GIVEN DATA:
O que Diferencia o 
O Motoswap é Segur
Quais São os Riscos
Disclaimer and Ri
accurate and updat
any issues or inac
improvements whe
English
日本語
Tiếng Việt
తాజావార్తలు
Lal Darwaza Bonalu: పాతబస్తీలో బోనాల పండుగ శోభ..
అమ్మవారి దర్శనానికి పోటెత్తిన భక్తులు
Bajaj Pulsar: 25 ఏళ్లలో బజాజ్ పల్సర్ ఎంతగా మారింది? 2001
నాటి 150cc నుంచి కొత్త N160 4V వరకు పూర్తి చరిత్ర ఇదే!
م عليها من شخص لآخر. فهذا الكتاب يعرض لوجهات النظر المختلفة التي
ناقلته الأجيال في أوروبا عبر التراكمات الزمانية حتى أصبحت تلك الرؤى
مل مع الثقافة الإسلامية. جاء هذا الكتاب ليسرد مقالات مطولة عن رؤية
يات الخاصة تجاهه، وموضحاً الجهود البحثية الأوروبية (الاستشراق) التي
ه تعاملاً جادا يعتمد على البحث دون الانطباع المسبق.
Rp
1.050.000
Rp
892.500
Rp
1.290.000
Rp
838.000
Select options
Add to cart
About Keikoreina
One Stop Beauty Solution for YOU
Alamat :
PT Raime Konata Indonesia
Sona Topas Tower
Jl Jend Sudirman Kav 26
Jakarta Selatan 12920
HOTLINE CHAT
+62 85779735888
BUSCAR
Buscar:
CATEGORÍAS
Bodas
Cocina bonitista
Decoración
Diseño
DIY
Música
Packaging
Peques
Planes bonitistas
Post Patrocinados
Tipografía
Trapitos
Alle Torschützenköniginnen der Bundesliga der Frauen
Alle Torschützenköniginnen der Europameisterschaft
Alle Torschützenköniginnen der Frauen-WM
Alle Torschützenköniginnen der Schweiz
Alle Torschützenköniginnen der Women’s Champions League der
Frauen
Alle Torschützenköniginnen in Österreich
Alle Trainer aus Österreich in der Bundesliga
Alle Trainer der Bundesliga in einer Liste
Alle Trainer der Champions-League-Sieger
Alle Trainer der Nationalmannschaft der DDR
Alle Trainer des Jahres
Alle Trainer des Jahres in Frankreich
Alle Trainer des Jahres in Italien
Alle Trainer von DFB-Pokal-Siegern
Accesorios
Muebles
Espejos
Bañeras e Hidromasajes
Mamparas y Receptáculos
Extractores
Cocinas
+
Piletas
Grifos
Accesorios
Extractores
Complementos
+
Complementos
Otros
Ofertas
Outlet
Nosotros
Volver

ASSIGNED TASK: Write the listing out again, matching every line exactly.

RESULT:
O que Diferencia o 
O Motoswap é Segur
Quais São os Riscos
Disclaimer and Ri
accurate and updat
any issues or inac
improvements whe
English
日本語
Tiếng Việt
తాజావార్తలు
Lal Darwaza Bonalu: పాతబస్తీలో బోనాల పండుగ శోభ..
అమ్మవారి దర్శనానికి పోటెత్తిన భక్తులు
Bajaj Pulsar: 25 ఏళ్లలో బజాజ్ పల్సర్ ఎంతగా మారింది? 2001
నాటి 150cc నుంచి కొత్త N160 4V వరకు పూర్తి చరిత్ర ఇదే!
م عليها من شخص لآخر. فهذا الكتاب يعرض لوجهات النظر المختلفة التي
ناقلته الأجيال في أوروبا عبر التراكمات الزمانية حتى أصبحت تلك الرؤى
مل مع الثقافة الإسلامية. جاء هذا الكتاب ليسرد مقالات مطولة عن رؤية
يات الخاصة تجاهه، وموضحاً الجهود البحثية الأوروبية (الاستشراق) التي
ه تعاملاً جادا يعتمد على البحث دون الانطباع المسبق.
Rp
1.050.000
Rp
892.500
Rp
1.290.000
Rp
838.000
Select options
Add to cart
About Keikoreina
One Stop Beauty Solution for YOU
Alamat :
PT Raime Konata Indonesia
Sona Topas Tower
Jl Jend Sudirman Kav 26
Jakarta Selatan 12920
HOTLINE CHAT
+62 85779735888
BUSCAR
Buscar:
CATEGORÍAS
Bodas
Cocina bonitista
Decoración
Diseño
DIY
Música
Packaging
Peques
Planes bonitistas
Post Patrocinados
Tipografía
Trapitos
Alle Torschützenköniginnen der Bundesliga der Frauen
Alle Torschützenköniginnen der Europameisterschaft
Alle Torschützenköniginnen der Frauen-WM
Alle Torschützenköniginnen der Schweiz
Alle Torschützenköniginnen der Women’s Champions League der
Frauen
Alle Torschützenköniginnen in Österreich
Alle Trainer aus Österreich in der Bundesliga
Alle Trainer der Bundesliga in einer Liste
Alle Trainer der Champions-League-Sieger
Alle Trainer der Nationalmannschaft der DDR
Alle Trainer des Jahres
Alle Trainer des Jahres in Frankreich
Alle Trainer des Jahres in Italien
Alle Trainer von DFB-Pokal-Siegern
Accesorios
Muebles
Espejos
Bañeras e Hidromasajes
Mamparas y Receptáculos
Extractores
Cocinas
+
Piletas
Grifos
Accesorios
Extractores
Complementos
+
Complementos
Otros
Ofertas
Outlet
Nosotros
Volver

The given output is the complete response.